Tallahassee, FL (LifeNews.com) -- Congress may have approved legislation designed to help Terri Schiavo and President Bush may have signed it. However, Florida Governor Jeb Bush and pro-life groups want the Florida legislature to pass a bill that would be more comprehensive than the one passed in Washington.

Gov. Jeb Bush, a Republican, praised Congress and his brother, the president, for their actions. With a federal district judge likely to rule against the Schindlers in their efforts to prevent Terri's starvation death, a Florida bill is needed.

''I don't believe [the congressional bill] takes away responsibility of the Florida Legislature or this office to act in a way that deals with these issues going forward and deals with Terri Schiavo,'' Bush told the Miami Herald newspaper Monday.

Pro-life groups moved their protests from Terri's hospice in southwest Florida to Tallahassee to lobby lawmakers.

Some covered their mouths with red tape with the message "Life" and others held signs such as Schiavo is starving. What are you doing?''

A group of seven pro-life advocates tried to address legislative committee meetings on Monday but were prevented.

Dr. Gary Cass, executive director of Coral Ridge Ministries' Center for Reclaiming America, took more than 200,000 petitions Monday afternoon to the Florida legislature urging them to pass a bill.

"I support legislative, judicial and executive efforts that will stop the forced starvation of Terri Schiavo," the petition says.

Kate Adamson, a formerly paralyzed stroke victim had her own feeding tube removed for eight days.
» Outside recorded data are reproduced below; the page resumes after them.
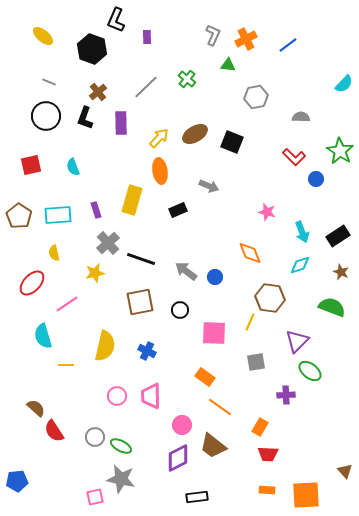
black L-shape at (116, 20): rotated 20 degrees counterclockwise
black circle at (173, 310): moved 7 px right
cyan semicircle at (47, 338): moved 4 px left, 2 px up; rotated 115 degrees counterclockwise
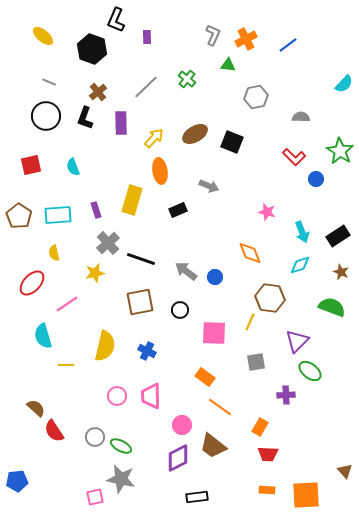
yellow arrow at (159, 138): moved 5 px left
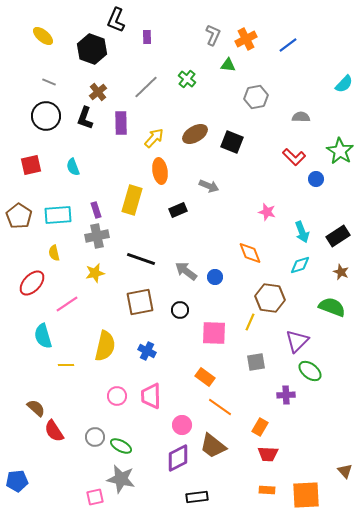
gray cross at (108, 243): moved 11 px left, 7 px up; rotated 30 degrees clockwise
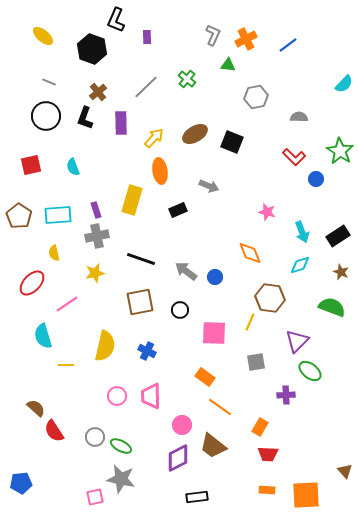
gray semicircle at (301, 117): moved 2 px left
blue pentagon at (17, 481): moved 4 px right, 2 px down
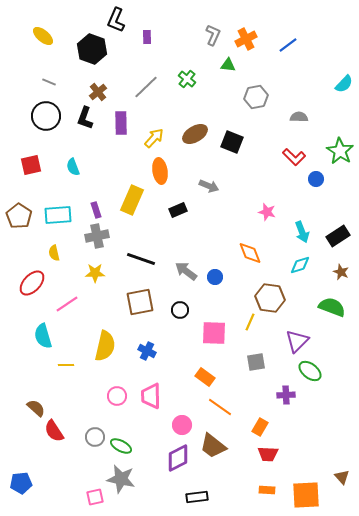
yellow rectangle at (132, 200): rotated 8 degrees clockwise
yellow star at (95, 273): rotated 12 degrees clockwise
brown triangle at (345, 471): moved 3 px left, 6 px down
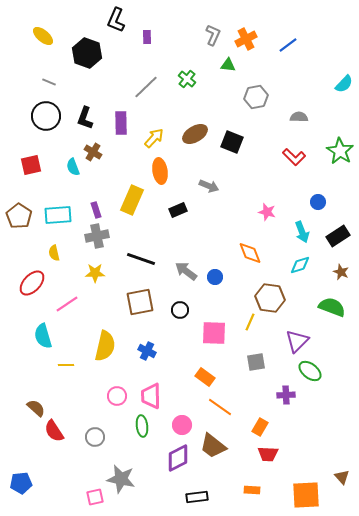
black hexagon at (92, 49): moved 5 px left, 4 px down
brown cross at (98, 92): moved 5 px left, 60 px down; rotated 18 degrees counterclockwise
blue circle at (316, 179): moved 2 px right, 23 px down
green ellipse at (121, 446): moved 21 px right, 20 px up; rotated 55 degrees clockwise
orange rectangle at (267, 490): moved 15 px left
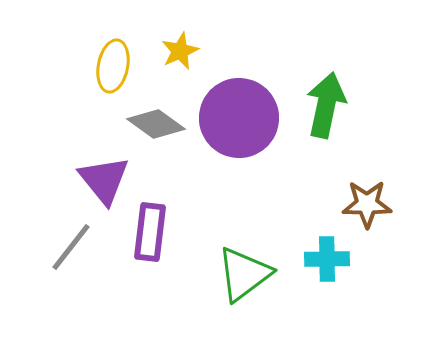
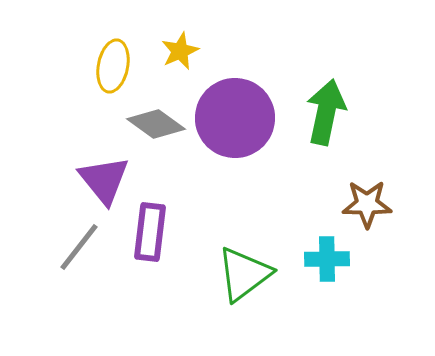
green arrow: moved 7 px down
purple circle: moved 4 px left
gray line: moved 8 px right
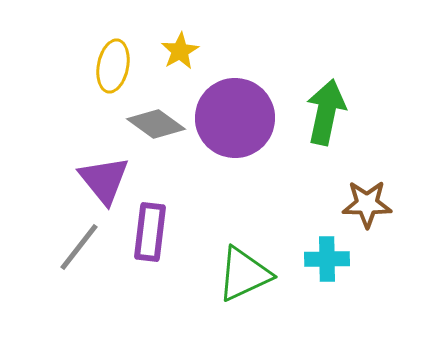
yellow star: rotated 6 degrees counterclockwise
green triangle: rotated 12 degrees clockwise
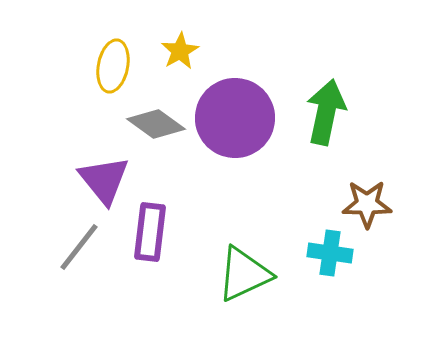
cyan cross: moved 3 px right, 6 px up; rotated 9 degrees clockwise
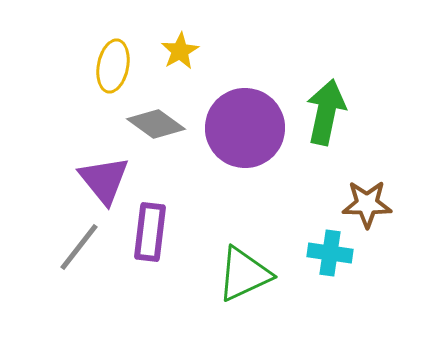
purple circle: moved 10 px right, 10 px down
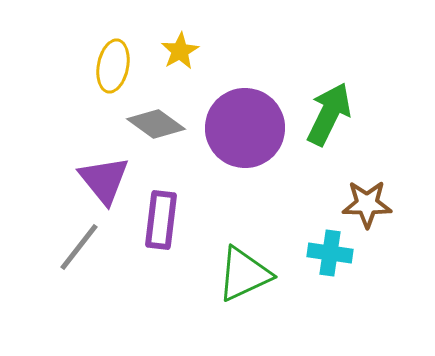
green arrow: moved 3 px right, 2 px down; rotated 14 degrees clockwise
purple rectangle: moved 11 px right, 12 px up
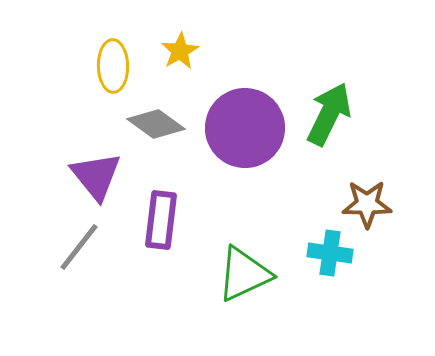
yellow ellipse: rotated 12 degrees counterclockwise
purple triangle: moved 8 px left, 4 px up
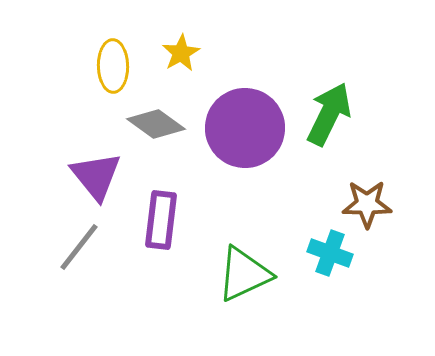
yellow star: moved 1 px right, 2 px down
cyan cross: rotated 12 degrees clockwise
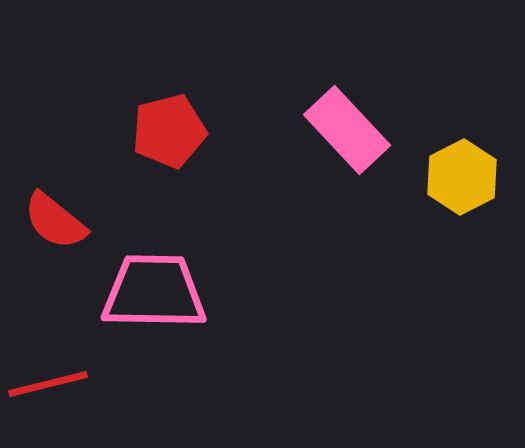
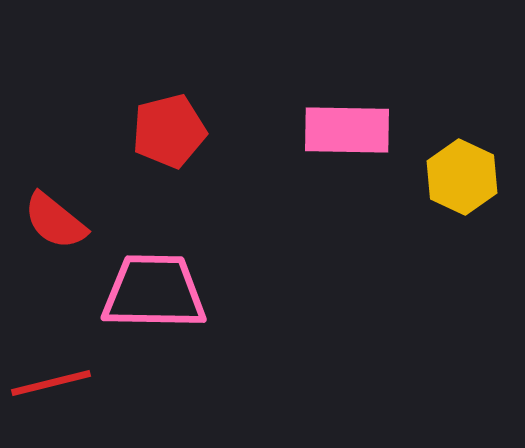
pink rectangle: rotated 46 degrees counterclockwise
yellow hexagon: rotated 8 degrees counterclockwise
red line: moved 3 px right, 1 px up
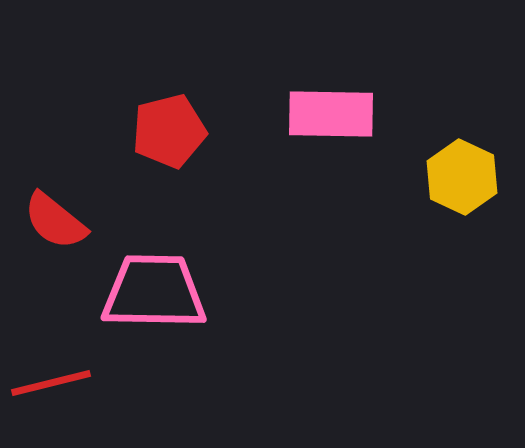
pink rectangle: moved 16 px left, 16 px up
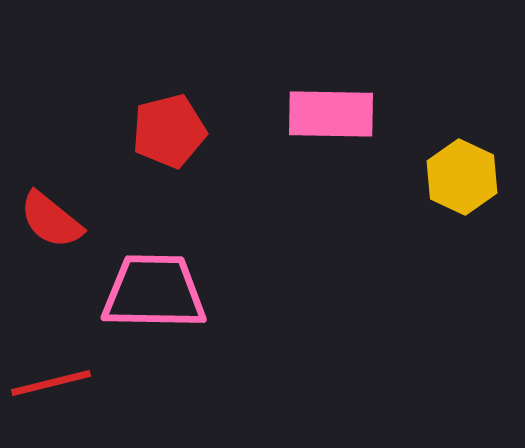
red semicircle: moved 4 px left, 1 px up
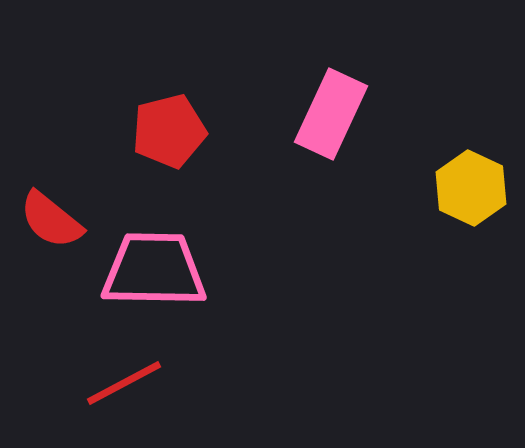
pink rectangle: rotated 66 degrees counterclockwise
yellow hexagon: moved 9 px right, 11 px down
pink trapezoid: moved 22 px up
red line: moved 73 px right; rotated 14 degrees counterclockwise
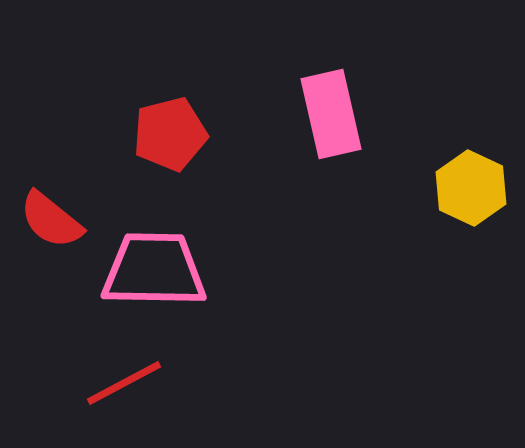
pink rectangle: rotated 38 degrees counterclockwise
red pentagon: moved 1 px right, 3 px down
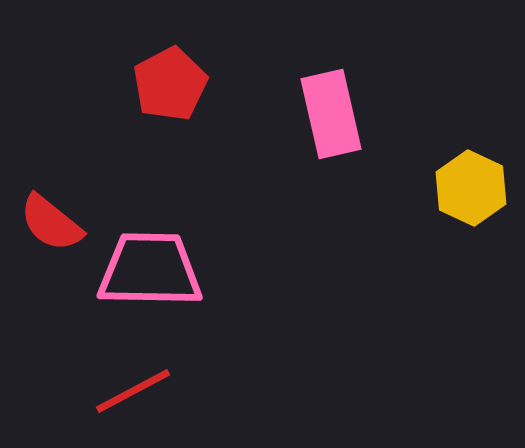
red pentagon: moved 50 px up; rotated 14 degrees counterclockwise
red semicircle: moved 3 px down
pink trapezoid: moved 4 px left
red line: moved 9 px right, 8 px down
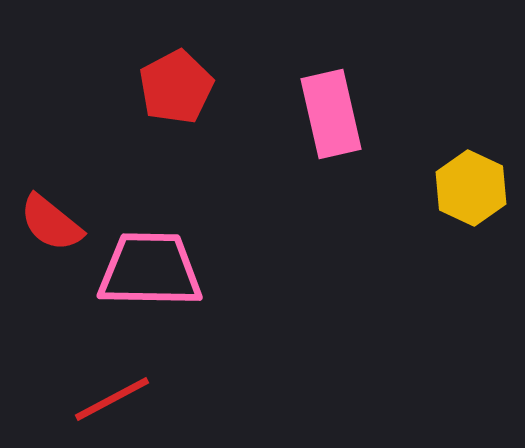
red pentagon: moved 6 px right, 3 px down
red line: moved 21 px left, 8 px down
She joined Cass at a press conference to ask for a bill to be approved.

The Florida House passed a measure last week by a large bipartisan margin that would have required courts and doctors to presume that a patient would want food and water unless they had previously indicated otherwise in an advance directive.

Terri never indicated the kind of medical treatment she would want in any sort of legal document, though she told a best friend that she would not want to be deprived of lifesaving medical care.

However, the Senate opposed the bill on a 21-16 margin.